1984 and the Battle Against Censorship
1984 and the Battle Against Censorship
“And if all others accepted the lie which the Party imposed – if all records told the same tale – then the lie passed into history and became truth. ‘Who controls the past’ ran the Party slogan, ‘controls the future: who controls the present controls the past.”
If you recognized the above as a quote from George Orwell’s 1984, then kudos are in order. Today marks the 63rd anniversary of the novel, but the issues of censorship and creativity it raises are no less relevant – in fact, they are more significant than ever.
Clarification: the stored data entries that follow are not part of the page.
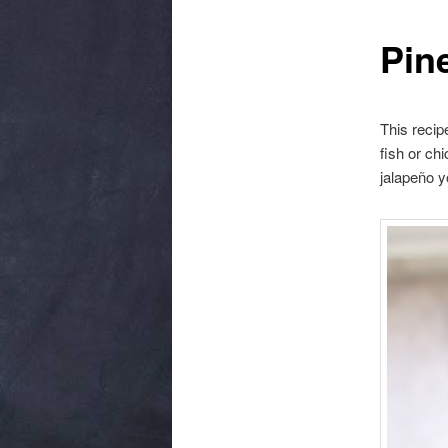
Pin
This recipe
fish or ch
jalapeño y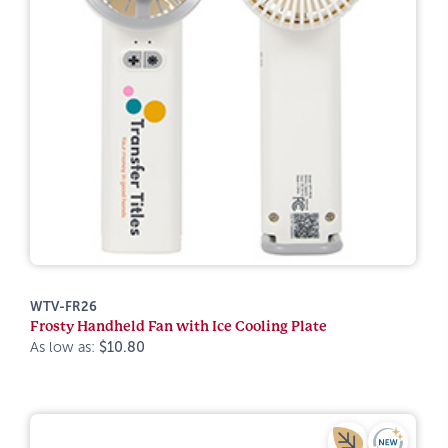
WTV-FR26
Frosty Handheld Fan with Ice Cooling Plate
As low as:
$10.80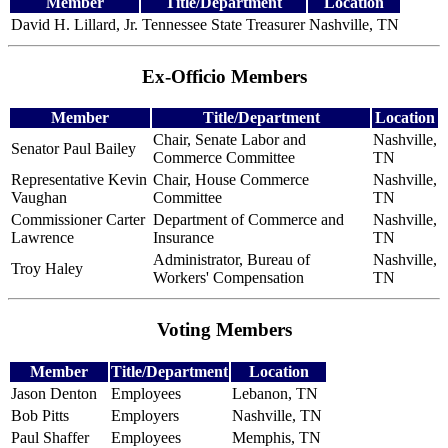
Member
Title/Department
Location
David H. Lillard, Jr.
Tennessee State Treasurer
Nashville, TN
Ex-Officio Members
Member
Title/Department
Location
Chair, Senate Labor and
Nashville,
Senator Paul Bailey
Commerce Committee
TN
Representative Kevin
Chair, House Commerce
Nashville,
Vaughan
Committee
TN
Commissioner Carter
Department of Commerce and
Nashville,
Lawrence
Insurance
TN
Administrator, Bureau of
Nashville,
Troy Haley
Workers' Compensation
TN
Voting Members
Member
Title/Department
Location
Jason Denton
Employees
Lebanon, TN
Bob Pitts
Employers
Nashville, TN
Paul Shaffer
Employees
Memphis, TN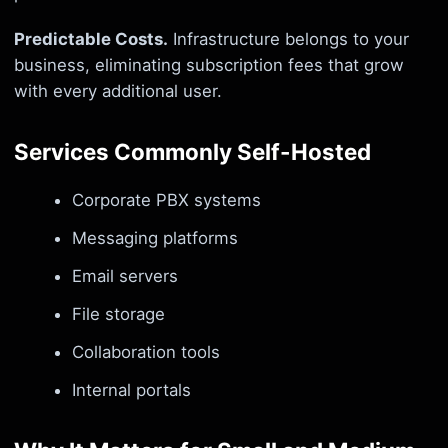
Predictable Costs.
Infrastructure belongs to your
business, eliminating subscription fees that grow
with every additional user.
Services Commonly Self-Hosted
Corporate PBX systems
Messaging platforms
Email servers
File storage
Collaboration tools
Internal portals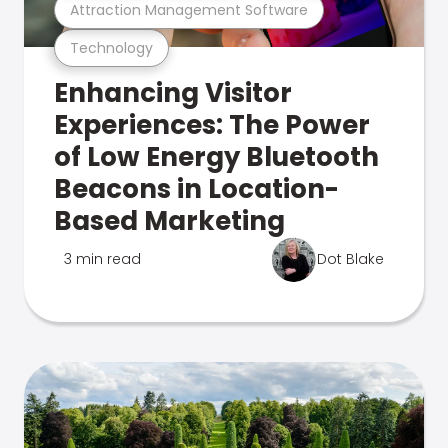
Attraction Management Software
Technology
Enhancing Visitor
Experiences: The Power
of Low Energy Bluetooth
Beacons in Location-
Based Marketing
3 min read
Dot Blake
The goal of censorship is control. Orwell’s Party regulated language and policed thought in order to control the people of Oceania. Winston’s rebellion against the Party’s iron-fisted tyranny is to keep a journal of all the types of thoughts the Party does not permit him to think. The lesson we can learn from 1984 is this: there is freedom and power in creativity.
In the world of 1984, creative writing had the power to alter history and set a course for the future. In our world, writing and imagery has the power to forge a connection between people and history. Would we still have the same appreciation for the suffering of migrant families during the Great Depression without Dorothea Lange’s photograph, Migrant Mother? Could we even begin to comprehend what the Jewish people endured in Germany during World War II without The Diary of Anne Frank? Censorship is a threat to this connection and to the art that will one day connect our present with people of the future.
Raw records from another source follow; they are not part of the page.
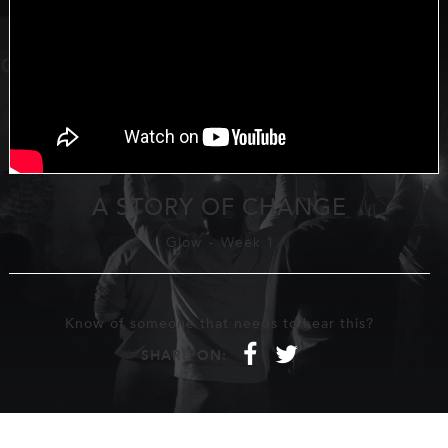
A STORY OF CHANGE
Glow
-
Week 1
Know of someone that needs to hear this?
f
t
SHARE ON: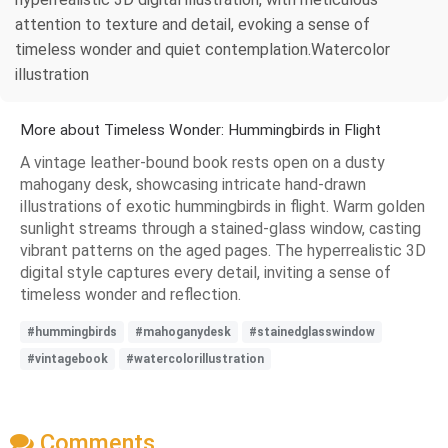
attention to texture and detail, evoking a sense of
timeless wonder and quiet contemplation.Watercolor
illustration
More about Timeless Wonder: Hummingbirds in Flight
A vintage leather-bound book rests open on a dusty
mahogany desk, showcasing intricate hand-drawn
illustrations of exotic hummingbirds in flight. Warm golden
sunlight streams through a stained-glass window, casting
vibrant patterns on the aged pages. The hyperrealistic 3D
digital style captures every detail, inviting a sense of
timeless wonder and reflection.
#hummingbirds
#mahoganydesk
#stainedglasswindow
#vintagebook
#watercolorillustration
Comments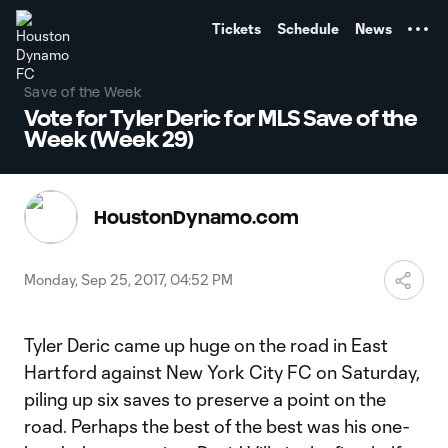
TENT
Tickets
Schedule
News
Save of the Week
Vote for Tyler Deric for MLS Save of the
Week (Week 29)
HoustonDynamo.com
Monday, Sep 25, 2017, 04:52 PM
Tyler Deric came up huge on the road in East
Hartford against New York City FC on Saturday,
piling up six saves to preserve a point on the
road. Perhaps the best of the best was his one-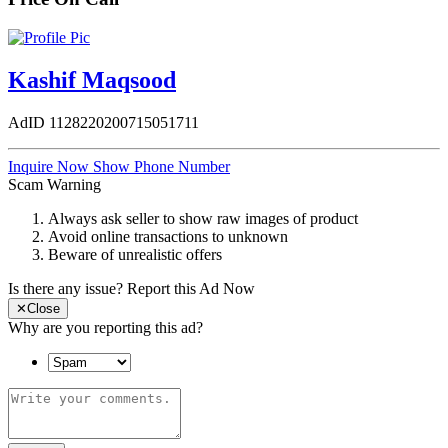
Kashif Maqsood
AdID
1128220200715051711
Inquire Now
Show Phone Number
Scam Warning
Always ask seller to show raw images of product
Avoid online transactions to unknown
Beware of unrealistic offers
Is there any issue?
Report this Ad Now
✕
Close
Why are you reporting this ad?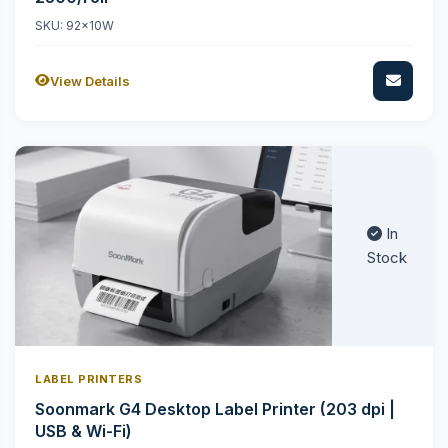
SKU: 92x10W
View Details
In
Stock
LABEL PRINTERS
Soonmark G4 Desktop Label Printer (203 dpi |
USB & Wi-Fi)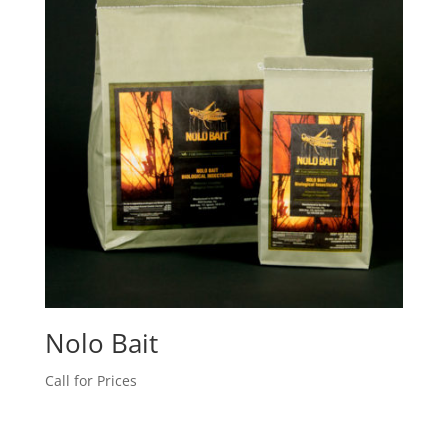
Nolo Bait
Call for Prices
In Oceania, censorship was enforced by a political party. Today, censorship comes from far more plentiful and varied sources. Online, people are free to criticize one another anonymously, and to stifle the expression of others through increasingly cruel and hateful commentary without fear of retribution. Watchdog groups take offense at content intended as harmless humor and attempt to slander comedians, actors, and radio personalities into silence. By allowing censors to stifle creativity, we risk losing the truth and repeating history. Creativity frees us from this cycle.
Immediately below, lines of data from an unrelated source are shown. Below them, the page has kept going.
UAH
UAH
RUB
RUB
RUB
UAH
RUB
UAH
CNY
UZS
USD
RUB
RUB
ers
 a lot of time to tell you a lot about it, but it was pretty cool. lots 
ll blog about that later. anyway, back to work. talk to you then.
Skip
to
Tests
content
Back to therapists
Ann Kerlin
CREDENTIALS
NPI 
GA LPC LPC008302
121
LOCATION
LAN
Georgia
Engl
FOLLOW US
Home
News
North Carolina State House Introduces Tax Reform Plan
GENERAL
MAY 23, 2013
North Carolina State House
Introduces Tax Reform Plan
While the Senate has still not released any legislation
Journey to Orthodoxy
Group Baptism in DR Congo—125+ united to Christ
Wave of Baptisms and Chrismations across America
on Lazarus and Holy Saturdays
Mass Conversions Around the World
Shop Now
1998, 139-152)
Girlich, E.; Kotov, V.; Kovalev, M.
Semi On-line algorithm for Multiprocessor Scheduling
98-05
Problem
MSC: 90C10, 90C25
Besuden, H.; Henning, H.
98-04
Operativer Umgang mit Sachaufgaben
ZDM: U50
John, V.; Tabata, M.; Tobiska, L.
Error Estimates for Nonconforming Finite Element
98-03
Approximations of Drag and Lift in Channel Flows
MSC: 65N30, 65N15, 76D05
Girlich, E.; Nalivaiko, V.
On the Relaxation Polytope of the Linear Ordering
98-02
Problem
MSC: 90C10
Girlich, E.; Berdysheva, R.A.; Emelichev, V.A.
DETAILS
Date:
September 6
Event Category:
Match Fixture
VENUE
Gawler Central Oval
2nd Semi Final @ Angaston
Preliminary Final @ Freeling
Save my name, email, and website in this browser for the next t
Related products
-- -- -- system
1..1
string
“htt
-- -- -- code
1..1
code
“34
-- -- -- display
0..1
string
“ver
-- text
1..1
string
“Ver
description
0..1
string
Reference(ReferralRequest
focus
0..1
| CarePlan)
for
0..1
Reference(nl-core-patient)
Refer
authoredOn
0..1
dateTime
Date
So on this, the 63rd anniversary of 1984, I invite you to be creative and share your creativity with the world. Arm yourself with a pencil (which, as we know, is mightier than a sword) and defend your right to expression with a poem, a short story, a doodle, or a sketch. Fill a page with your honest thoughts, feelings, and hopes for the future. Support others who are doing the same, and ignore the naysayers. In short, pick up a pencil and make George Orwell proud.